## Job item
In the material below, write out each line word for word and omit the pictures.

## Task inputs
★ ★ ★ ★ ★
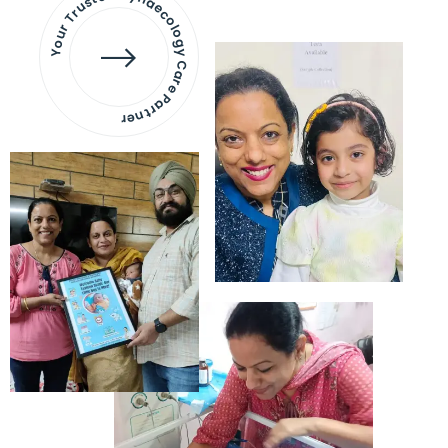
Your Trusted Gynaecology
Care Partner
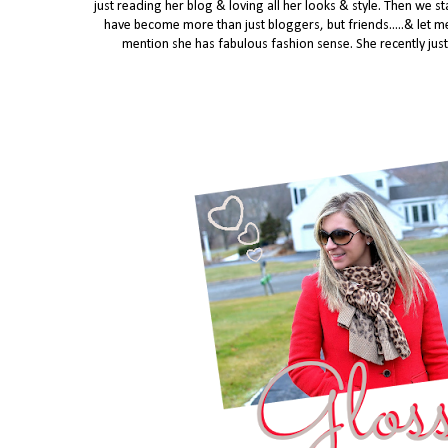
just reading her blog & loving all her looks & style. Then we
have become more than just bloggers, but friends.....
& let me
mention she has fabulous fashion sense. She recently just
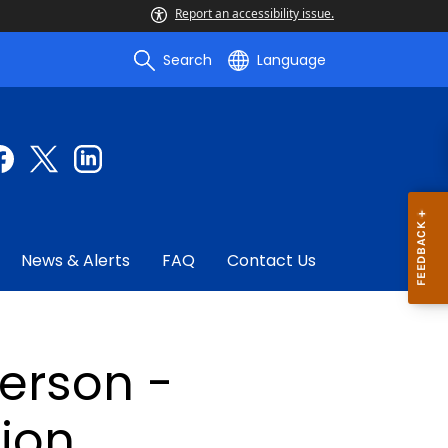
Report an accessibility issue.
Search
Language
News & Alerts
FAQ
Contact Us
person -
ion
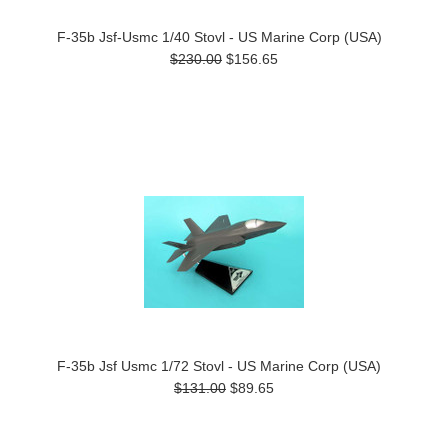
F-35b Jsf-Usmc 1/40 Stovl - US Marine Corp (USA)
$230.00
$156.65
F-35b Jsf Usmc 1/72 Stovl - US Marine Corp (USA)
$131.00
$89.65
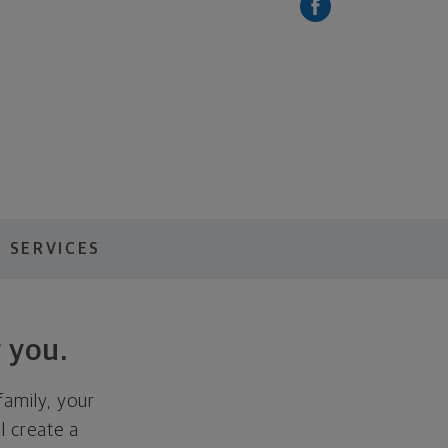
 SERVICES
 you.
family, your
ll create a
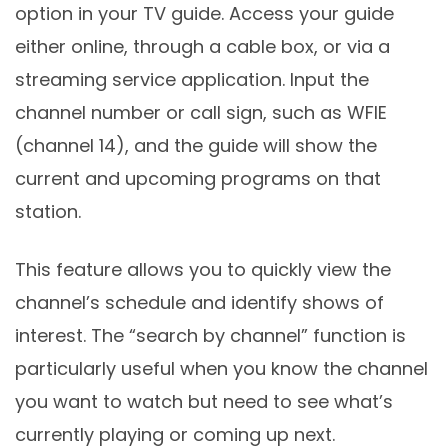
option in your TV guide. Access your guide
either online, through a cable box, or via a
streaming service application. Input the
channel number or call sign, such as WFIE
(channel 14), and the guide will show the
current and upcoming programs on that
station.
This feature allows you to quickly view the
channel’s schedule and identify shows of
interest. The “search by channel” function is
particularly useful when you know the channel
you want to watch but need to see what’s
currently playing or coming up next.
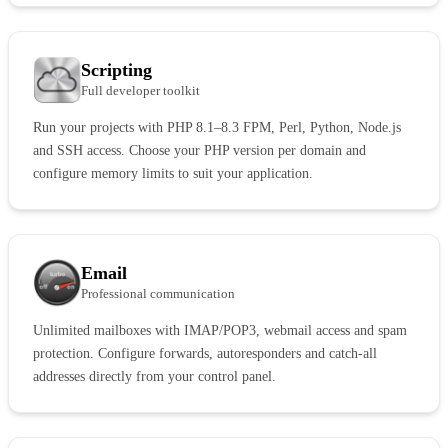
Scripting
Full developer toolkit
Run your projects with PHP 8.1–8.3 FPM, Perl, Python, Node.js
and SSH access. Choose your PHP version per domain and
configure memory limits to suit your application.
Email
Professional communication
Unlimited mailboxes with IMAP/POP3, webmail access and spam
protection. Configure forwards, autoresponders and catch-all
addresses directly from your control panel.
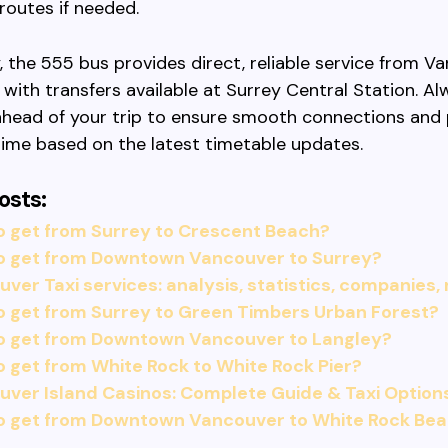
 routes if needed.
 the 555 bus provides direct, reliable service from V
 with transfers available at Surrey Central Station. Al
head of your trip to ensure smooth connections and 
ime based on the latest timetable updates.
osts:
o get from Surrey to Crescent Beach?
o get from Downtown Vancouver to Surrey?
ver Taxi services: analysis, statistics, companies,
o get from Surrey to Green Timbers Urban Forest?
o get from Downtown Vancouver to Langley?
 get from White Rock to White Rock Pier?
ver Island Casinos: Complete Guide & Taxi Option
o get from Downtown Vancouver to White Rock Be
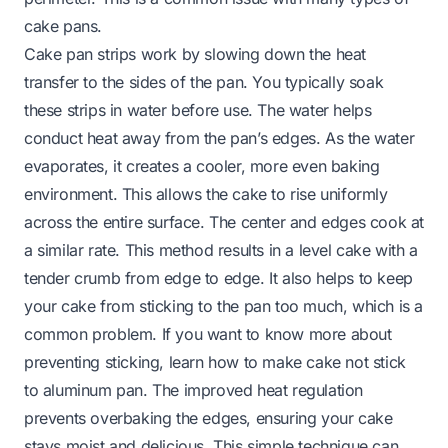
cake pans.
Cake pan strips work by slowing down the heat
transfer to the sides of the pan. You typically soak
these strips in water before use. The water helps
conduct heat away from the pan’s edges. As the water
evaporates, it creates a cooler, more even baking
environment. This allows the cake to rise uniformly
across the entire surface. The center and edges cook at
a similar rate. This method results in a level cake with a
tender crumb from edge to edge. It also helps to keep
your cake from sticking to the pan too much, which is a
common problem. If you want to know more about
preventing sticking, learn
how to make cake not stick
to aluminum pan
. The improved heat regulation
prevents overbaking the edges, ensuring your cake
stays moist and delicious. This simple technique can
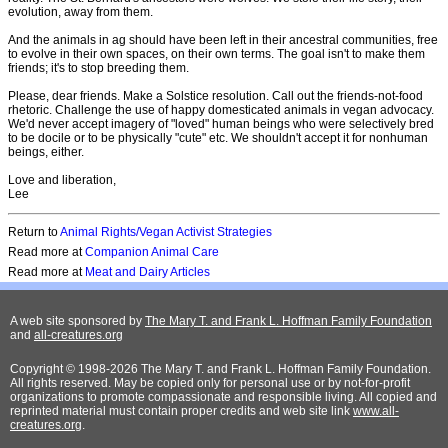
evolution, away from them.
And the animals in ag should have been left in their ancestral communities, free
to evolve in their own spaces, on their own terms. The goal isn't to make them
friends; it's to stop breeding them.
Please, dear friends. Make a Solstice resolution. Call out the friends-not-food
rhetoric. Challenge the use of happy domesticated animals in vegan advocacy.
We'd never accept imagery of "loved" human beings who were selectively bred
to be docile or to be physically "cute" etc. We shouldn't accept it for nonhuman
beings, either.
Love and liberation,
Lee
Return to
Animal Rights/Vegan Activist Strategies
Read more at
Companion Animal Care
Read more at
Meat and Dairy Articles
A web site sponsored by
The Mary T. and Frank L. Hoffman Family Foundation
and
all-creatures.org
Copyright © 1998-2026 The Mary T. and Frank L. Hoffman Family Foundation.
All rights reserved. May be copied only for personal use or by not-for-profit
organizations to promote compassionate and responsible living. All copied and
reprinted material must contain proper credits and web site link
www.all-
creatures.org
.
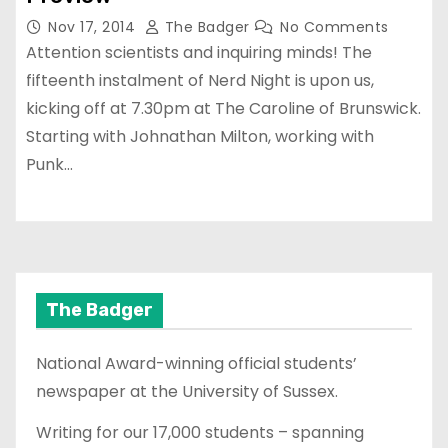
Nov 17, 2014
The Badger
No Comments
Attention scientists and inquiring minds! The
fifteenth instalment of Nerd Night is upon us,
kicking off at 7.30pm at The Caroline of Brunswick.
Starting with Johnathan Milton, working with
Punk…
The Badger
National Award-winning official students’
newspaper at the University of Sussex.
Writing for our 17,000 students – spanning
★ ★ ★ ★ ★
## Problem solution
Your Trusted Gynaecology
Care Partner
just reading her blog & loving all her looks & style. Then we
have become more than just bloggers, but friends.....
& let me
mention she has fabulous fashion sense. She recently just
Report an accessibility issue.
Search
Language
News & Alerts
FAQ
Contact Us
person -
ion
F-35b Jsf-Usmc 1/40 Stovl - US Marine Corp (USA)
$230.00
$156.65
F-35b Jsf Usmc 1/72 Stovl - US Marine Corp (USA)
$131.00
$89.65
 SERVICES
 you.
family, your
ll create a
option in your TV guide. Access your guide
either online, through a cable box, or via a
streaming service application. Input the
channel number or call sign, such as WFIE
(channel 14), and the guide will show the
current and upcoming programs on that
station.
This feature allows you to quickly view the
channel’s schedule and identify shows of
interest. The “search by channel” function is
particularly useful when you know the channel
you want to watch but need to see what’s
currently playing or coming up next.
Scripting
Full developer toolkit
Run your projects with PHP 8.1–8.3 FPM, Perl, Python, Node.js
and SSH access. Choose your PHP version per domain and
configure memory limits to suit your application.
Email
Professional communication
Unlimited mailboxes with IMAP/POP3, webmail access and spam
protection. Configure forwards, autoresponders and catch-all
addresses directly from your control panel.
 routes if needed.
 the 555 bus provides direct, reliable service from V
 with transfers available at Surrey Central Station. Al
head of your trip to ensure smooth connections and 
ime based on the latest timetable updates.
osts:
o get from Surrey to Crescent Beach?
o get from Downtown Vancouver to Surrey?
ver Taxi services: analysis, statistics, companies,
o get from Surrey to Green Timbers Urban Forest?
o get from Downtown Vancouver to Langley?
 get from White Rock to White Rock Pier?
ver Island Casinos: Complete Guide & Taxi Option
o get from Downtown Vancouver to White Rock Be
cake pans.
Cake pan strips work by slowing down the heat
transfer to the sides of the pan. You typically soak
these strips in water before use. The water helps
conduct heat away from the pan’s edges. As the water
evaporates, it creates a cooler, more even baking
environment. This allows the cake to rise uniformly
across the entire surface. The center and edges cook at
a similar rate. This method results in a level cake with a
tender crumb from edge to edge. It also helps to keep
your cake from sticking to the pan too much, which is a
common problem. If you want to know more about
preventing sticking, learn
how to make cake not stick
to aluminum pan
. The improved heat regulation
prevents overbaking the edges, ensuring your cake
stays moist and delicious. This simple technique can
evolution, away from them.
And the animals in ag should have been left in their ancestral communities, free
to evolve in their own spaces, on their own terms. The goal isn't to make them
friends; it's to stop breeding them.
Please, dear friends. Make a Solstice resolution. Call out the friends-not-food
rhetoric. Challenge the use of happy domesticated animals in vegan advocacy.
We'd never accept imagery of "loved" human beings who were selectively bred
to be docile or to be physically "cute" etc. We shouldn't accept it for nonhuman
beings, either.
Love and liberation,
Lee
Return to
Animal Rights/Vegan Activist Strategies
Read more at
Companion Animal Care
Read more at
Meat and Dairy Articles
A web site sponsored by
The Mary T. and Frank L. Hoffman Family Foundation
and
all-creatures.org
Copyright © 1998-2026 The Mary T. and Frank L. Hoffman Family Foundation.
All rights reserved. May be copied only for personal use or by not-for-profit
organizations to promote compassionate and responsible living. All copied and
reprinted material must contain proper credits and web site link
www.all-
creatures.org
.
Nov 17, 2014
The Badger
No Comments
Attention scientists and inquiring minds! The
fifteenth instalment of Nerd Night is upon us,
kicking off at 7.30pm at The Caroline of Brunswick.
Starting with Johnathan Milton, working with
Punk…
The Badger
National Award-winning official students’
newspaper at the University of Sussex.
Writing for our 17,000 students – spanning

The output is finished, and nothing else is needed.